We consider the problem of fairly allocating a sequence of indivisible items that arrive online in an arbitrary order to a group of n agents with additive normalized valuation functions. We consider both the allocation of goods and chores and propose algorithms for approximating maximin share (MMS) allocations. When agents have identical valuation functions the problem coincides with the semi-online machine covering problem (when items are goods) and load balancing problem (when items are chores), for both of which optimal competitive ratios have been achieved. In this paper, we consider the case when agents have general additive valuation functions. For the allocation of goods, we show that no competitive algorithm exists even when there are only three agents and propose an optimal 0.5-competitive algorithm for the case of two agents. For the allocation of chores, we propose a (2-1/n)-competitive algorithm for n>=3 agents and a square root of 2 (approximately 1.414)-competitive algorithm for two agents. Additionally, we show that no algorithm can do better than 15/11 (approximately 1.364)-competitive for two agents.
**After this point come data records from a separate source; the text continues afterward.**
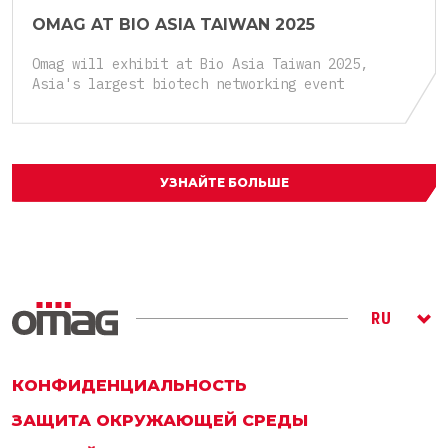
OMAG AT BIO ASIA TAIWAN 2025
Omag will exhibit at Bio Asia Taiwan 2025,
Asia's largest biotech networking event
УЗНАЙТЕ БОЛЬШЕ
RU
ITA
ENG
КОНФИДЕНЦИАЛЬНОСТЬ
ЗАЩИТА ОКРУЖАЮЩЕЙ СРЕДЫ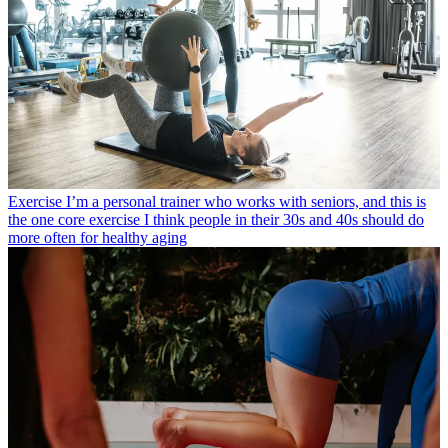
Exercise
I’m a personal trainer who works with seniors, and this is
the one core exercise I think people in their 30s and 40s should do
more often for healthy aging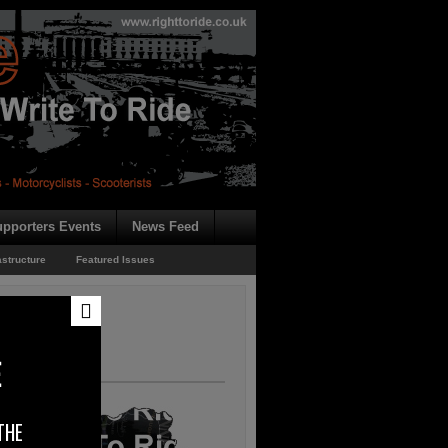
pporters Events
News Feed
astructure
Featured Issues
ms
E
THE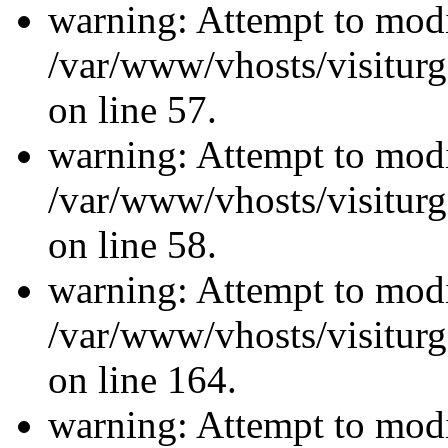
warning: Attempt to modi
/var/www/vhosts/visiturg
on line 57.
warning: Attempt to modi
/var/www/vhosts/visiturg
on line 58.
warning: Attempt to modi
/var/www/vhosts/visiturg
on line 164.
warning: Attempt to modi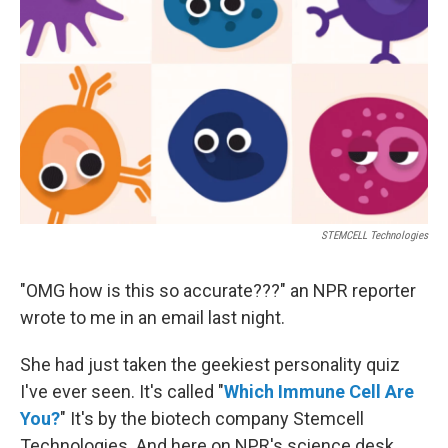
o
r
I
k
n
STEMCELL Technologies
"OMG how is this so accurate???" an
NPR reporter
wrote to me in an email last night.
She had just taken the geekiest personality quiz
I've ever seen. It's called "
Which Immune Cell Are
You?
" It's by the biotech company Stemcell
Technologies. And here on NPR's science desk,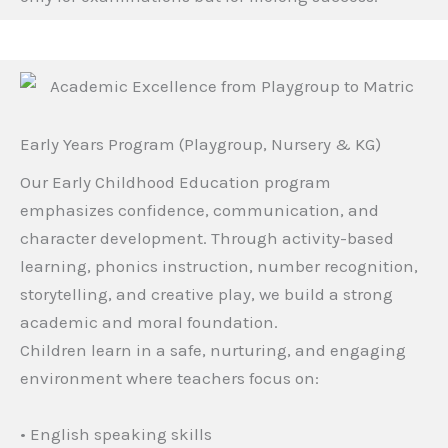
Early Years Program (Playgroup, Nursery & KG)
Our Early Childhood Education program
emphasizes confidence, communication, and
character development. Through activity-based
learning, phonics instruction, number recognition,
storytelling, and creative play, we build a strong
academic and moral foundation.
Children learn in a safe, nurturing, and engaging
environment where teachers focus on:
• English speaking skills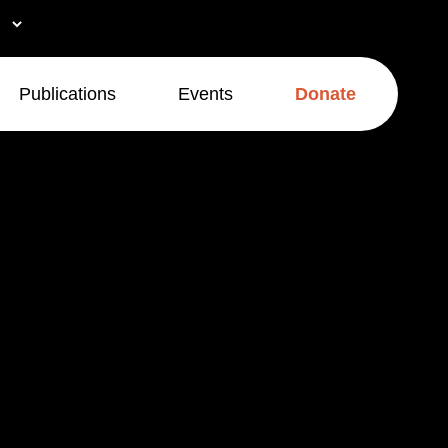
Publications
Events
Donate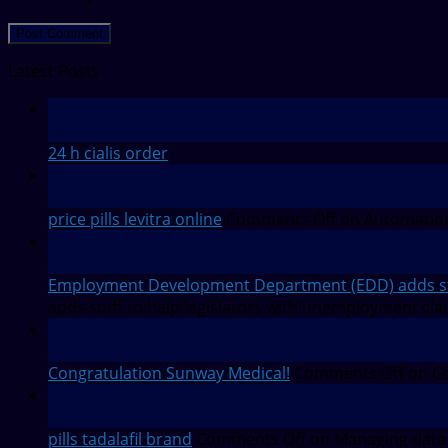
Latest Posts
12
Feb
24 h cialis order
28
Jul
price pills levitra online
Comments Off
on Automation
27
Jul
Employment Development Department (EDD) adds staf
adds staff to help legislators with unemployment cla
27
Jul
Congratulation Sunway Medical!
Comments Off
on Co
27
Jul
pills tadalafil brand
Comments Off
on Managing data 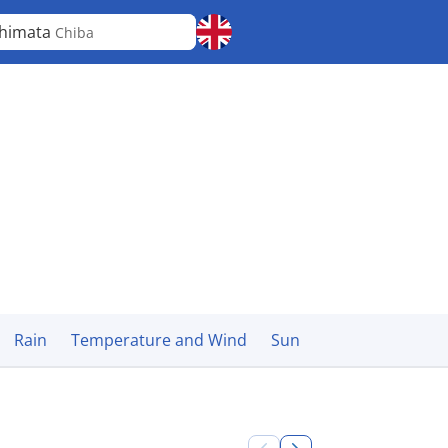
himata
Chiba
Rain
Temperature and Wind
Sun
翻译：我们考虑将按任意顺序在线到达的一系列不可分物品公平分配给一组具有可加归一化估值函数的n个智能体的问题。我们同时考察了物品与杂务的分配，并提出了近似最大化最小份额（MMS）分配的算法。当智能体具有相同的估值函数时，该问题分别转化为半在线机器覆盖问题（当物品为正向商品时）和负载均衡问题（当物品为杂务时），两者均已实现最优竞争比。本文中，我们考虑智能体具有一般可加估值函数的情形。对于正向商品的分配，我们证明即使只有三个智能体也不存在竞争性算法，并为两个智能体的情形提出一个最优的0.5-竞争比算法。对于杂务的分配，我们为n≥3个智能体提出一个(2-1/n)-竞争比算法，为两个智能体提出一个根号2（约1.414）-竞争比算法。此外，我们证明对于两个智能体的情形，任何算法的竞争比都不得优于15/11（约1.364）。